Last week, my classmates and I were sent off in pairs on field trips to local hospitals and clinics. While we’ve been on fieldtrips before, usually we’re just there to observe the therapist and hopefully witness something we’ve heard about in class. This time, however, ahead of us being sent into our first clinical internships in three weeks, we were encouraged to participate in the sessions.
I realized that aside from placing hotpacks as an aide before I started school, (which doesn’t really count), this was my first time every laying my hands on a real patient. I got to take blood pressure, measure range of motion, deliver soft tissue massage on a healing surgical scar, and provide assistance during a therapeutic exercise on two different patients.
Compared to what an actual PT does on a daily basis, it wasn’t much, but to my fresh hands, it was absolutely thrilling!

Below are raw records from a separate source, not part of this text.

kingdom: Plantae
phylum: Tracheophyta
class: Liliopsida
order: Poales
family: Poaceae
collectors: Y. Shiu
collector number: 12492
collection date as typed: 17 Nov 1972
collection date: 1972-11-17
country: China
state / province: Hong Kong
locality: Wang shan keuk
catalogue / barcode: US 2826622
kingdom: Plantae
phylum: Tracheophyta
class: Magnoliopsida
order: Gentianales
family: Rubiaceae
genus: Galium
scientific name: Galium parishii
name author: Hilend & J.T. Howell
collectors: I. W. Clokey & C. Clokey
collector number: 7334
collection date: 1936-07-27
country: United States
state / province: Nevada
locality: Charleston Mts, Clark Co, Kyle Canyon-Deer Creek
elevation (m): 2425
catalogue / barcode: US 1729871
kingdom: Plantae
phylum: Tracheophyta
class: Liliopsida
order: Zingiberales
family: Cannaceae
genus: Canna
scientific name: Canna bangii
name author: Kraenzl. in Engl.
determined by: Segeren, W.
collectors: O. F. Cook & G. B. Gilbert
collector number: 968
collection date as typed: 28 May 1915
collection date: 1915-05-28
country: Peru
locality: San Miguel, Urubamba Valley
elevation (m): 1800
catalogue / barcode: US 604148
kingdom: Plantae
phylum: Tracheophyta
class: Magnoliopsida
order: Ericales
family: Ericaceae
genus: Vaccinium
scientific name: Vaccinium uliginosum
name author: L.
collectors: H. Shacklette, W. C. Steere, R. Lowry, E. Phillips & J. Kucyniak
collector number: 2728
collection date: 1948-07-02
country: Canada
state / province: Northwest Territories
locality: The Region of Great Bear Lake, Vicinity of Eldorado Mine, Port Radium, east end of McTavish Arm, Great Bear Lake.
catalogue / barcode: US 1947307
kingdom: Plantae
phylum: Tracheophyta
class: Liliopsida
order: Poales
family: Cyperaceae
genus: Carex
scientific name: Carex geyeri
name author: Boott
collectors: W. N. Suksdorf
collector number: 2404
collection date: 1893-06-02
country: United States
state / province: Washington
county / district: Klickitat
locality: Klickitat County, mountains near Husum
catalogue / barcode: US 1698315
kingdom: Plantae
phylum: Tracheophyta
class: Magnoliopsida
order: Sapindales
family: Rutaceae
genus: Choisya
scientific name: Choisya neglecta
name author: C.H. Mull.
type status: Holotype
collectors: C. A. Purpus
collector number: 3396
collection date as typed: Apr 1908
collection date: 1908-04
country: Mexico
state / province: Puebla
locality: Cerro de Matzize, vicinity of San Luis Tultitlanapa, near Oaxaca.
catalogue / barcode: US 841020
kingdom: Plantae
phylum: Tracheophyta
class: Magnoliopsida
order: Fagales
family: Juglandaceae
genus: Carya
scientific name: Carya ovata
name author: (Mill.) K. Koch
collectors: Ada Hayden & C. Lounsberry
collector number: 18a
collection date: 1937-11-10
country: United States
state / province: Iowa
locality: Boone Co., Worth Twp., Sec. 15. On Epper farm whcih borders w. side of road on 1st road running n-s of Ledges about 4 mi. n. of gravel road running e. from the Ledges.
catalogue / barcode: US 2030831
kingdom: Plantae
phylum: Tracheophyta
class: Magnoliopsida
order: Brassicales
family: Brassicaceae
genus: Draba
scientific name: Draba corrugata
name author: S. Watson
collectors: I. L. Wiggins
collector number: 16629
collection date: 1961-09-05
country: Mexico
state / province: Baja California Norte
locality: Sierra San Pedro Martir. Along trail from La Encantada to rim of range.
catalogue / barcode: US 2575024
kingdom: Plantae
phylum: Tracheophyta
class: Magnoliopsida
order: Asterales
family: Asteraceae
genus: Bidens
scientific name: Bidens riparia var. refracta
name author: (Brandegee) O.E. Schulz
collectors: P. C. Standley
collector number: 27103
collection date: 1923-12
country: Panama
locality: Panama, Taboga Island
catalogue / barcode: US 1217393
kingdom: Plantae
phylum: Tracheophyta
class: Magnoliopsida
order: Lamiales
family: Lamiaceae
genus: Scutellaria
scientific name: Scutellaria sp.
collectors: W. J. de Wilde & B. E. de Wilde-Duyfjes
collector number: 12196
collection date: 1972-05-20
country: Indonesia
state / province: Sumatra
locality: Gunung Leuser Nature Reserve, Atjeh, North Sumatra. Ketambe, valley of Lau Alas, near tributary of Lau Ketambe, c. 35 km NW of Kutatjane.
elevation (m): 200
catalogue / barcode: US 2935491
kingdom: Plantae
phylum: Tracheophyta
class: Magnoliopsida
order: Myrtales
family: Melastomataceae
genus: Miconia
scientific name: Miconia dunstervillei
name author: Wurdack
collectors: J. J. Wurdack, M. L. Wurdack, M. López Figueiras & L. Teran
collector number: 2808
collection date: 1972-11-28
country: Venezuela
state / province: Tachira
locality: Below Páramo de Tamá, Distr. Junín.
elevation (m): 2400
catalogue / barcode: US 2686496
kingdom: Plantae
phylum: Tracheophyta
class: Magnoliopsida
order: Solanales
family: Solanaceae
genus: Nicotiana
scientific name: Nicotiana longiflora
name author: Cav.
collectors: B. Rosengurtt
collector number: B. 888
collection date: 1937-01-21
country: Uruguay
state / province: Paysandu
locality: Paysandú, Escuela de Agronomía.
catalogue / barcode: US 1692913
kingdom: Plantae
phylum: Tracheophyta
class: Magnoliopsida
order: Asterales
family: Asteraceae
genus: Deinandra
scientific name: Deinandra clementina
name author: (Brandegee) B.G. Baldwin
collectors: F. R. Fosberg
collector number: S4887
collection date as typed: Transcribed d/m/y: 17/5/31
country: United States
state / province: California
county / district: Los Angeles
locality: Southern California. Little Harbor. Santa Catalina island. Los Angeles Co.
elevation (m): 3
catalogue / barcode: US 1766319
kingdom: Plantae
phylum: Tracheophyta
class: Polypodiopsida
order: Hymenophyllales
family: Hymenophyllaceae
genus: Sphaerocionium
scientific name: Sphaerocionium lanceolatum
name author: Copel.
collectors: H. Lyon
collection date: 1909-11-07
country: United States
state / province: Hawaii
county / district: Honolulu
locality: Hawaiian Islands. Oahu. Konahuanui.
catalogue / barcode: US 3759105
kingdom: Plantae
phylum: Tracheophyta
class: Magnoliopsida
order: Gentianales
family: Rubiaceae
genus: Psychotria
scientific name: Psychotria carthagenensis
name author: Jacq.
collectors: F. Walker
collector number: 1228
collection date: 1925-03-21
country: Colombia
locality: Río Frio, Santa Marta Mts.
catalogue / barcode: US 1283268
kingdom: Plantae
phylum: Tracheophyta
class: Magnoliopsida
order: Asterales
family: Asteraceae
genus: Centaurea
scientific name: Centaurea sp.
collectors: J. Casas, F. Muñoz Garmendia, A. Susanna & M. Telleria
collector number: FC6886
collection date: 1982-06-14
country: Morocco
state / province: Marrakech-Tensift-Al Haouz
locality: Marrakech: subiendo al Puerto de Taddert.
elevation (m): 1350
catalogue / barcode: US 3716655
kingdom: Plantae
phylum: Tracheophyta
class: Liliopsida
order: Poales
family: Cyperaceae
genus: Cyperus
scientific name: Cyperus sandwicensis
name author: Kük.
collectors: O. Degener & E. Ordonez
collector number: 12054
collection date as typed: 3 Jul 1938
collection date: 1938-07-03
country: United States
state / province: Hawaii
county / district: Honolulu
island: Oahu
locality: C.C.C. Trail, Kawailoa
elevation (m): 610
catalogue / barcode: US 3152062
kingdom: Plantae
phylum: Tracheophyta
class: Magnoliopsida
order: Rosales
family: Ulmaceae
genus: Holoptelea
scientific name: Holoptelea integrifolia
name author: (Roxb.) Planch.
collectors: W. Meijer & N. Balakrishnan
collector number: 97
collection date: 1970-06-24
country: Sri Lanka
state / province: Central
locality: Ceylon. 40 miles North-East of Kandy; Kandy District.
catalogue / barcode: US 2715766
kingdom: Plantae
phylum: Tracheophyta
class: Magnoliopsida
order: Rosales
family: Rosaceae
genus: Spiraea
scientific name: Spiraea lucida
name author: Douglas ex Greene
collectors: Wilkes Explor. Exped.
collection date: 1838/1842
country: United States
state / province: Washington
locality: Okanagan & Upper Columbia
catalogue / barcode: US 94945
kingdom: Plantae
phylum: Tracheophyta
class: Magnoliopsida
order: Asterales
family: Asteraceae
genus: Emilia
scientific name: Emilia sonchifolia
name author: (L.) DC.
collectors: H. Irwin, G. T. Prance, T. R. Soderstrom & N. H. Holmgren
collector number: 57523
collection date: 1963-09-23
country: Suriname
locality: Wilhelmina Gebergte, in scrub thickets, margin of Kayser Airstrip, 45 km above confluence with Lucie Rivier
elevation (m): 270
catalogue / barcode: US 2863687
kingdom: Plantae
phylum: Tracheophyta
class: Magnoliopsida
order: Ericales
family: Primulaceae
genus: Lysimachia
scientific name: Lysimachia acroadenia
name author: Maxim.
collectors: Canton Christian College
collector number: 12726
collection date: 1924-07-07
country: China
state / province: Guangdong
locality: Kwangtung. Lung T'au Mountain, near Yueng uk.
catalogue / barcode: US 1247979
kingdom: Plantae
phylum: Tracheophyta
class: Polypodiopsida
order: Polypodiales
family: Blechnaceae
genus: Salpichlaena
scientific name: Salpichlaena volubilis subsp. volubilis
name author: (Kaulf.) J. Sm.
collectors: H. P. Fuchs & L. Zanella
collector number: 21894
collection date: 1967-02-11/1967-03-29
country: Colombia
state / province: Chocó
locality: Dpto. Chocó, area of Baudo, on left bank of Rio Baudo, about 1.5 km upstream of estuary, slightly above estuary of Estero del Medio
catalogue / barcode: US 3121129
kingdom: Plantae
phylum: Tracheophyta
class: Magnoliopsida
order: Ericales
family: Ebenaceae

After over a year of hearing about things in class and practicing them on my healthy classmates, it was a whole new experience working with actual patients whose blood pressure was high, joints had limited range of motion, scars had pain, and balance was impaired. Although I have always known that I will be able to help people as a PT, practicing on people who actually needed that help made it all the more real.
It also brought home the fact that providing physical therapy is something I’m actually going to be able to do soon. Everything I saw during the three hours of the trip was something I know I should be able to do, especially with the guidance and supervision I’ll have during my first affiliation. From the evaluation I watched to the ther-ex being performed to the soft tissue massage, I realized that everything I saw was based off of things I’ve been busy learning. At no point did my classmate and I turn to each other and say, “What are they doing right now?” or, “I couldn’t do that.”
It’s always great to have more proof that everything we’re learning is for a reason, and the trip also helped calm my pre-internship nerves a bit. I saw that not knowing how to do something, or not be able to do something well, isn’t actually a big deal. When I struggled to take a patient’s blood pressure, the therapist supervising me simply gave me a little advice. With that, I was able to correctly do it, and that was it. No commotion, or anything. I got the tip I needed and continued what I was doing successfully. Similarly, if I forget something in the clinic, my CI will simply give me the reminder I need, I’ll learn from it, and grow as a physical therapist. No one’s expecting perfection from a second-year student, and not knowing something isn’t cause for alarm.
At the end of the morning, one of the receptionists sent us off with a saying I know I’ll remember when I start my internship in a few weeks: “Good luck. Go forth and heal!”